According to Muhinda, who’s also the assistant representative in charge of programmes at FAO Rwanda, the project also comes to support some of the already existing national programmes.

“We thought we could bring some other agriculture activities to the existing national initiatives like the Integrated Development Programme model village, green houses, and one cow per family. The overall goal is to extend capacity to farmers. This project will particularly focus on women farmers and entrepreneurs,” he said.

While some farmers have lately been complaining of lack of access to markets for their milk production, Muhinda said the programme will address these challenges in the selected districts.

“Milk markets are lacking because of the quality of milk. If you don’t have quality milk, you cannot take it to milk collection centres. This project is, therefore, is going to equip them with relevant equipments for milking, transportation, and even cooling, among others,” Muhinda explained.

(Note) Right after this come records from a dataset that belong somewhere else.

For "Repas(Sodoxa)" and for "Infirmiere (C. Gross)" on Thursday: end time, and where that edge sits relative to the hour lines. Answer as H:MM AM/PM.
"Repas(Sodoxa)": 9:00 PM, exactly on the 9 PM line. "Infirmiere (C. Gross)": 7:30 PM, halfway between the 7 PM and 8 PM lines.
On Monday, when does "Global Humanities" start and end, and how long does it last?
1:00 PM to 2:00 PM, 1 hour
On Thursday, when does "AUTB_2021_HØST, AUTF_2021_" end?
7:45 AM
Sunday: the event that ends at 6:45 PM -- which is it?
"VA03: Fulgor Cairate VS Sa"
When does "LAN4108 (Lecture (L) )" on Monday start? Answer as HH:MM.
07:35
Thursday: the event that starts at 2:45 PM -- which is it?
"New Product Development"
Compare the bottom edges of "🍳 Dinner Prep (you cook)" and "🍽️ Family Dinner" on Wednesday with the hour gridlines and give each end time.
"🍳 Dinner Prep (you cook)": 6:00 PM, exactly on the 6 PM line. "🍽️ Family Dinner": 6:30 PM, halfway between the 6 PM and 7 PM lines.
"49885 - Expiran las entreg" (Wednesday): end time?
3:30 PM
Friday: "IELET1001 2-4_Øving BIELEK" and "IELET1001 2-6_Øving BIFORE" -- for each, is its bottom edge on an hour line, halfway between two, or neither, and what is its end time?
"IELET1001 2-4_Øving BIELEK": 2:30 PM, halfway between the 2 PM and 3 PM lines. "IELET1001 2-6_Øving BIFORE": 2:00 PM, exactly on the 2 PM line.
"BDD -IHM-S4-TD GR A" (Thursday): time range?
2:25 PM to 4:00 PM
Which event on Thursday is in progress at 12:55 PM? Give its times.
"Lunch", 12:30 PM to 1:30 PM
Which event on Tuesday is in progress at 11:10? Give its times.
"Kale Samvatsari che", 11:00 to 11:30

Empowering women entrepreneurs

Juliet Abatesi, one of the selected women entrepreneurs, said that they expect a lot from this project, highlighting machinery as one of the benefits.

“Of course we (women) face a lot of challenges along the value chains, one of them being lack of access to standard facilities. Once we get machinery and other equipment, our businesses will grow,” she said.

Abatesi processes milk into yoghurt in Nyagatare District and she’s among a few women who are doing this. She says there’s still gender gap.

“Personally, I would say that I’m one of the few women who are processing milk in Nyagatare. There’s still a gap between women and men who are doing farming. Such initiatives can help women realise their potential,” she added.

According to FAO, the project will also contribute toward realising women’s entrepreneurial potential through a dedicated enterprise development scheme tailored to their needs and focusing on diversification, innovation, quality and marketing.